TEXT PASSAGE ->
▼
Xu, Yue, et al. Toxicology Letters 383 (2023): 89-97.

Amanitin poisoning is one of the most life-threatening types of mushroom poisoning. α-Amanitin plays a key role in amanita toxicity and has a toxic effect on the liver.
Establishment of α-Amanitin-Induced Liver Injury Animal Model: SD rats were intraperitoneally injected with different concentrations of α-amantin (0, 0.01, 0.05, 0.1, and 0.8 mg/kg) for 24 hours. The liver injury caused by α-amantin was assessed by measuring the changes in ALT and AST levels in serum and observing morphological changes in the liver using H&E staining. As shown in Figure 1-A, compared to the saline group, the ALT and AST levels in rats significantly increased after 24 hours of exposure to different concentrations of α-amantin (*P < 0.05, **P < 0.01, ***P < 0.001 vs. control). Figure 1-B illustrates that with increasing concentrations of α-amantin, significant morphological changes occurred in liver tissue, including edema of hepatocytes around the central vein and mild swelling and degeneration of hepatocytes with inflammatory cell infiltration, indicating the successful establishment of an α-amantin-induced liver injury model in rats.

α-Amanitin Induces Inflammatory Response in Human Hepatocellular Carcinoma HepG2 Cells

Zhao, Zhiyong, et al. Chemosphere 364 (2024): 143157.

α-Amanitin (AMA) is a hepatotoxic mushroom toxin responsible for over 90% of mushroom poisoning fatalities worldwide, posing a severe threat to human life and health. There is limited evidence indicating that AMA induces inflammatory responses and inflammatory infiltration both in vitro and in vivo; however, the molecular mechanisms remain unknown.
▲
Text extracted page by page:
▼
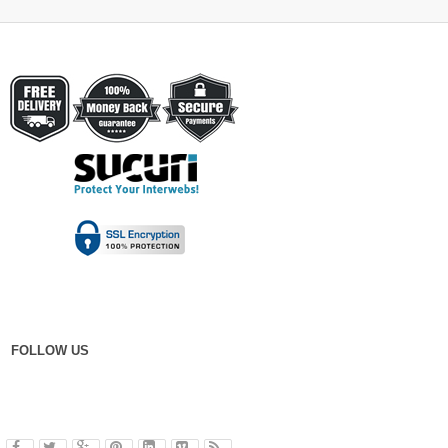
FOLLOW US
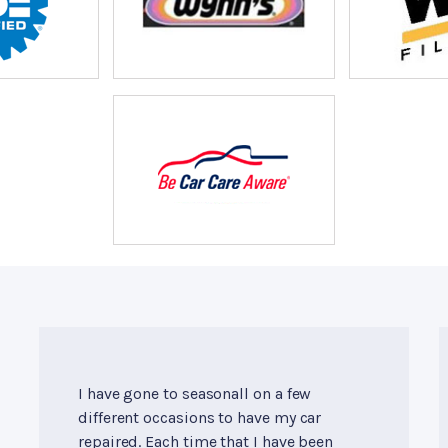
I have gone to seasonall on a few
different occasions to have my car
repaired. Each time that I have been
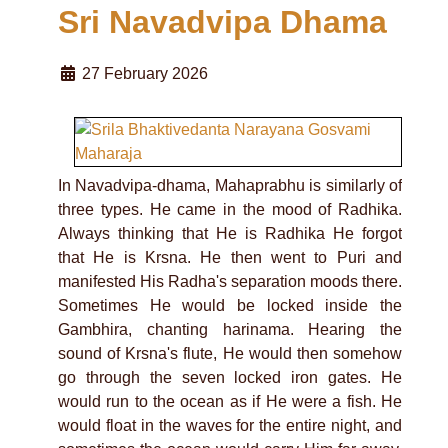
Sri Navadvipa Dhama
27 February 2026
In Navadvipa-dhama, Mahaprabhu is similarly of
three types. He came in the mood of Radhika.
Always thinking that He is Radhika He forgot
that He is Krsna. He then went to Puri and
manifested His Radha's separation moods there.
Sometimes He would be locked inside the
Gambhira, chanting harinama. Hearing the
sound of Krsna's flute, He would then somehow
go through the seven locked iron gates. He
would run to the ocean as if He were a fish. He
would float in the waves for the entire night, and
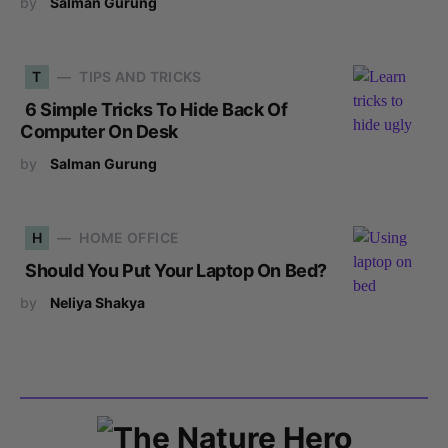
by
Salman Gurung
T
TIPS AND TRICKS
6 Simple Tricks To Hide Back Of
Computer On Desk
by
Salman Gurung
H
HOME OFFICE
Should You Put Your Laptop On Bed?
by
Neliya Shakya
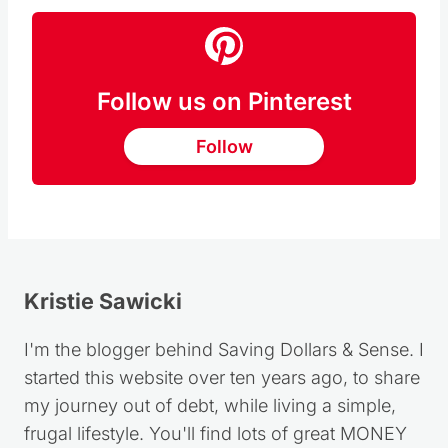
Follow us on Pinterest
Follow
Kristie Sawicki
I'm the blogger behind Saving Dollars & Sense. I
started this website over ten years ago, to share
my journey out of debt, while living a simple,
frugal lifestyle. You'll find lots of great MONEY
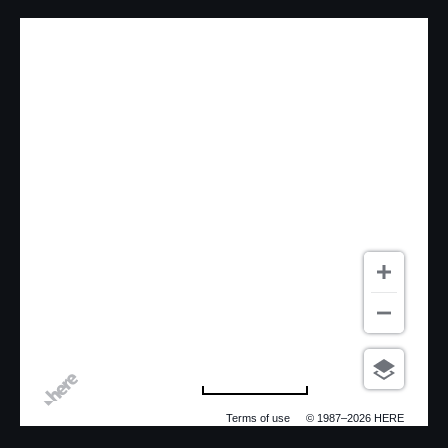
500 m
Terms of use
© 1987–2026 HERE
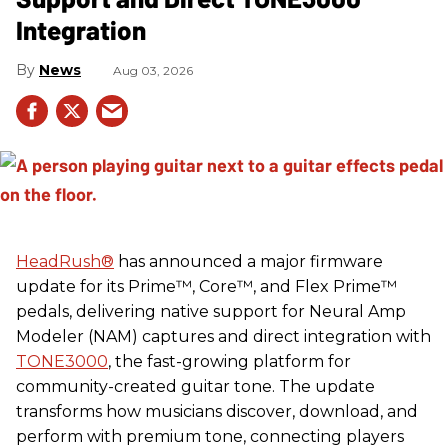
Integration
News
Aug 03, 2026
HeadRush
®
has announced a major firmware
update for its Prime™, Core™, and Flex Prime™
pedals, delivering native support for Neural Amp
Modeler (NAM) captures and direct integration with
TONE3000
, the fast-growing platform for
community-created guitar tone. The update
transforms how musicians discover, download, and
perform with premium tone, connecting players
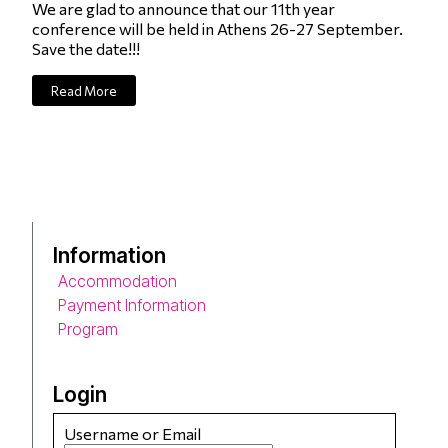
We are glad to announce that our 11th year
conference will be held in Athens 26-27 September.
Save the date!!!
Read More
Information
Accommodation
Payment Information
Program
Login
Username or Email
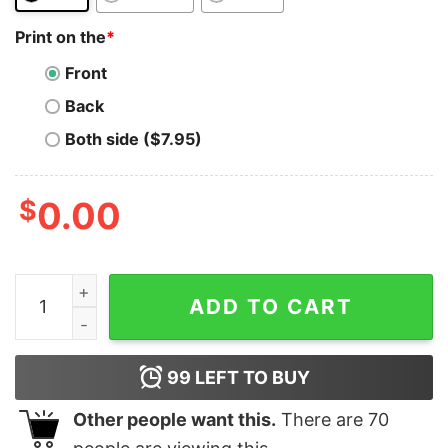
Print on the
*
Front
Back
Both side ($7.95)
$
0.00
Status T-Shirt Crypto Vintage Retro Sunset Design 60s
ADD TO CART
99
LEFT TO BUY
Other people want this.
There are
70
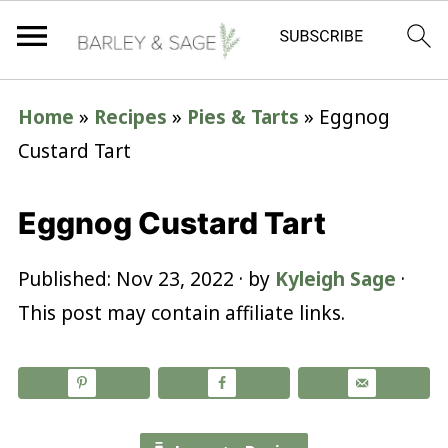
Home
»
Recipes
»
Pies & Tarts
»
Eggnog
Custard Tart
Eggnog Custard Tart
Published:
Nov 23, 2022
· by
Kyleigh Sage
·
This post may contain affiliate links.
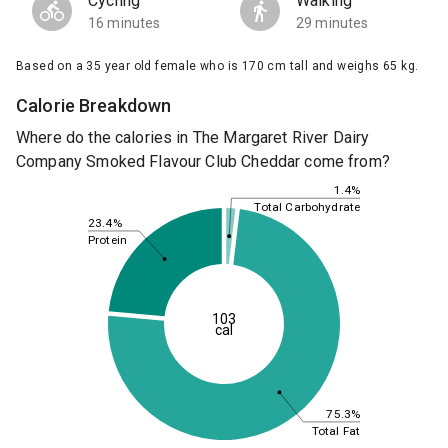
Cycling
Walking
16 minutes
29 minutes
Based on a 35 year old female who is 170 cm tall and weighs 65 kg.
Calorie Breakdown
Where do the calories in The Margaret River Dairy
Company Smoked Flavour Club Cheddar come from?
1.4%
Total Carbohydrate
23.4%
Protein
103
cal
75.3%
Total Fat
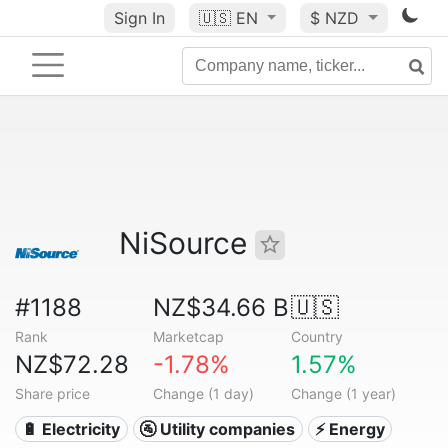
Sign In
🇺🇸
EN
$ NZD
NiSource
#1188
NZ$34.66 B
🇺🇸
Rank
Marketcap
Country
NZ$72.28
-1.78%
1.57%
Share price
Change (1 day)
Change (1 year)
🔋 Electricity
🚰 Utility companies
⚡ Energy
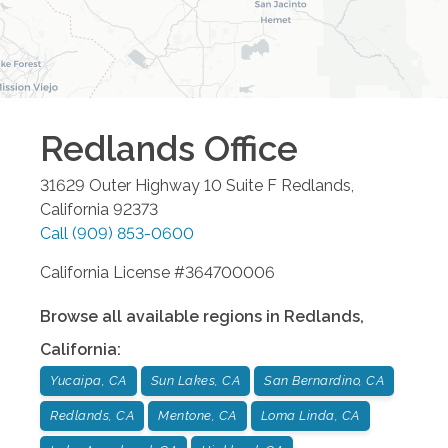
Redlands
Office
31629 Outer Highway 10 Suite F
Redlands
,
California
92373
Call
(909) 853-0600
California License #364700006
Browse all available regions in
Redlands
,
California
:
Yucaipa, CA
Sun Lakes, CA
San Bernardino, CA
Redlands, CA
Mentone, CA
Loma Linda, CA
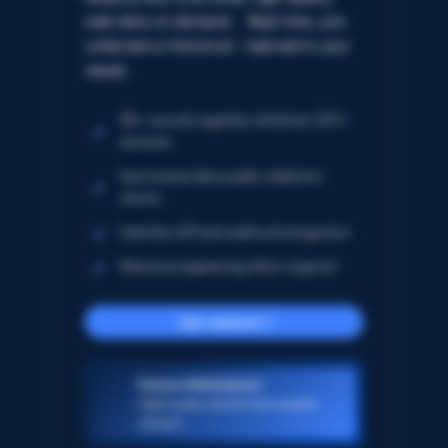
web data on demand. Real-time, pre-
collected or historical – tailored to your
needs.
5B+ records regularly refreshed; 250+
domains
Automated data quality validation
checks
Seamless API and webhook integration
Minimize engineering effort required
Get started
Dataset Marketplace
High-quality datasets from popular
domains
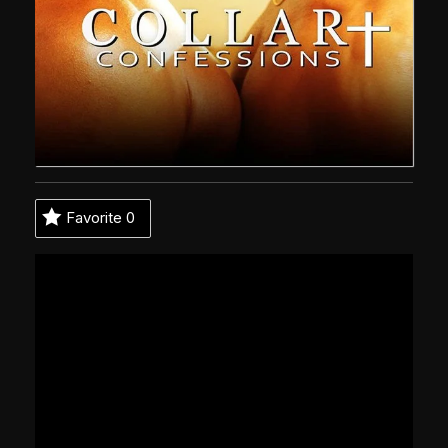
Favorite
0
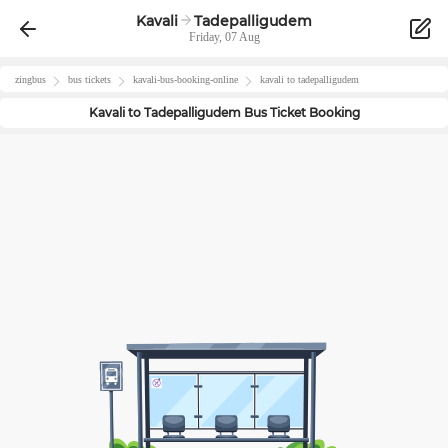
Kavali
Tadepalligudem
Friday, 07 Aug
zingbus
bus tickets
kavali
-bus-booking-online
kavali
to
tadepalligudem
Kavali
to
Tadepalligudem
Bus Ticket Booking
▲
TASKS ->
A - Answer these questions about the α-amanitin text, marking each answer (i), (ii) or (iii) to match its question.
(i) What doses of α-amantin were injected into the SD rats?
(ii) Which two serum levels were measured to assess liver injury in the rats?
(iii) What share of mushroom poisoning fatalities worldwide is AMA responsible for?
B - Extend the α-amanitin text, starting from where it stops.
None of the tasks make use of the data.

ANSWERS FOR THIS EXERCISE ->
A -
(i) 0, 0.01, 0.05, 0.1, and 0.8 mg/kg
(ii) ALT and AST
(iii) Over 90%

B -
In this study, human hepatocellular carcinoma cells (HepG2) were exposed to various concentrations of AMA for a short duration. The results showed that AMA increased the production of reactive oxygen species (ROS) and elevated the release of malondialdehyde (MDA) and lactate dehydrogenase (LDH), leading to oxidative damage in HepG2 cells. Furthermore, AMA exposure significantly increased the secretion levels of inflammatory cytokines and activated the NLRP3 inflammasome. The NLRP3 inhibitor MCC950 and the NF-κB inhibitor Bay11-7082 were able to reverse the inflammatory response. Additionally, N-acetylcysteine (NAC) blocked the upregulation of the NF-κB/NLRP3 signaling pathway and significantly alleviated the inflammatory response. These results suggest that AMA can induce inflammation by activating the NLRP3 inflammasome triggered by the ROS/NF-κB signaling pathway. Our study provides new insights into the molecular mechanisms of AMA-induced inflammatory injury and may contribute to the establishment of new preventive strategies against AMA hepatotoxicity.